The idea of One Person, One Vote and all it implies, is pertinent now more than ever, with a modern Presidential election awash in 'soft money,' as rich benefactors with hidden agendas and secret motives look to manipulate public opinion by pouring money into so-called "social welfare" organizations and having them run advertising seeking to paint the current President in the most unflattering light possible in the name of "saving" America. "Saving America" is a code for saving the current system, whereby the wealthiest elite benefit at every turn by the sweat and tears of those "beneath" them without having to care about their welfare.
No matter what this tiny fraction of American society thinks it can accomplish by flooding the election with its money, at the end of the day, it can only buy so much. True, it may have bought patronage from some local and state legislators, in the form of means to suppress the turnout at the polls through execrable "voter identification" laws, though they are always subject to appeal to Federal power. It may have bought hours and hours of radio play and TV commercial time, reams of newspaper advertising, and blocks Internet traffic in which to pour half-truth, innuendo, and outright lies couched as fact, but people are under no obligation to listen, read, or pay attention to any of it.

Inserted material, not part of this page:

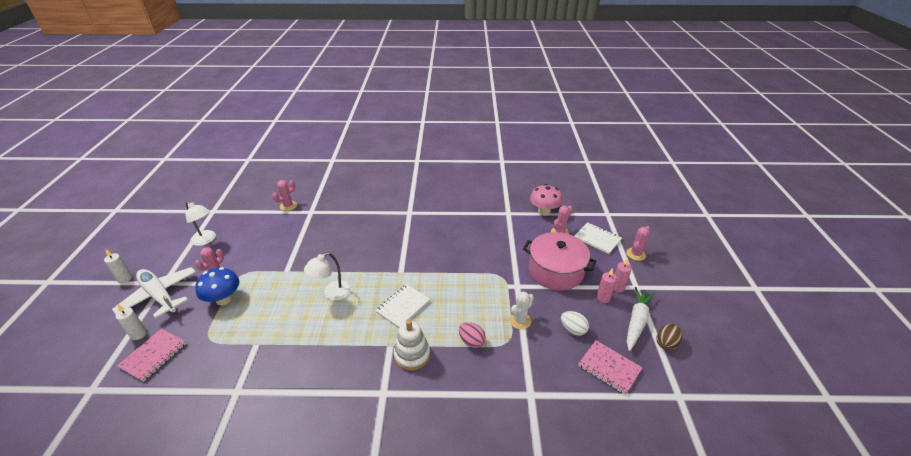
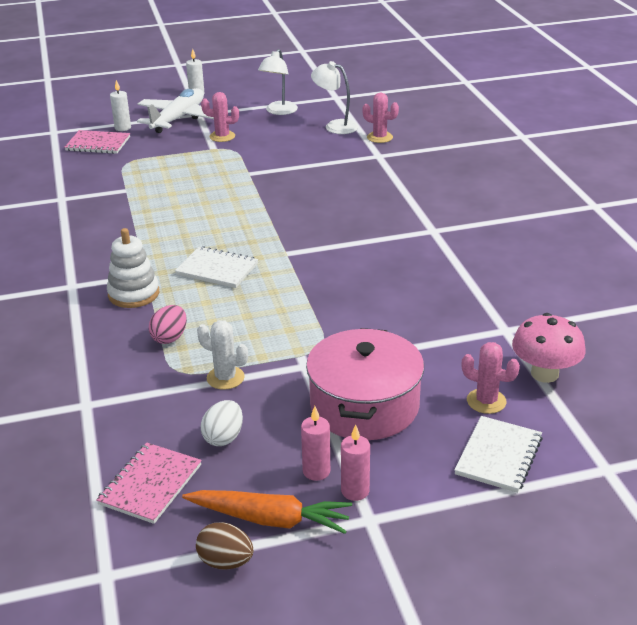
camera: 75 degrees right, 5 degrees down
(224, 299) = (186, 152): blue mushroom -> none
(332, 293) = (221, 213): white lamp -> white lamp (335, 126)
(635, 254) = (479, 518): pink cactus -> none
(636, 321) = (270, 519): white carrot -> orange carrot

At the end of the day, the one thing they cannot do, under any circumstances -- is use the money directly to do the one thing that would have the greatest impact: buy actual votes.
For if we are to be serious about it, the only way to really influence an election to any great degree, is to pay people to vote for your candidate. But, of course, not only is that patently illegal, it is folly to believe that not one of those so bribed would be able to keep their mouth shut about it. As we have seen, with the era of social media, when a figure crosses a line that they did not see but we as Americans always knew was there, they are exposed to a virulent counter-reaction which leads to the loss of that they so rightfully believe is theirs. Were any scion of wealth to attempt the transparent and buy votes, it would spell the death-knell of corporate "free speech" in elections and bring a tidal wave of condemnation akin to the march of the villagers waving torches and pitchforks as they seek the destruction of the monster in their midst.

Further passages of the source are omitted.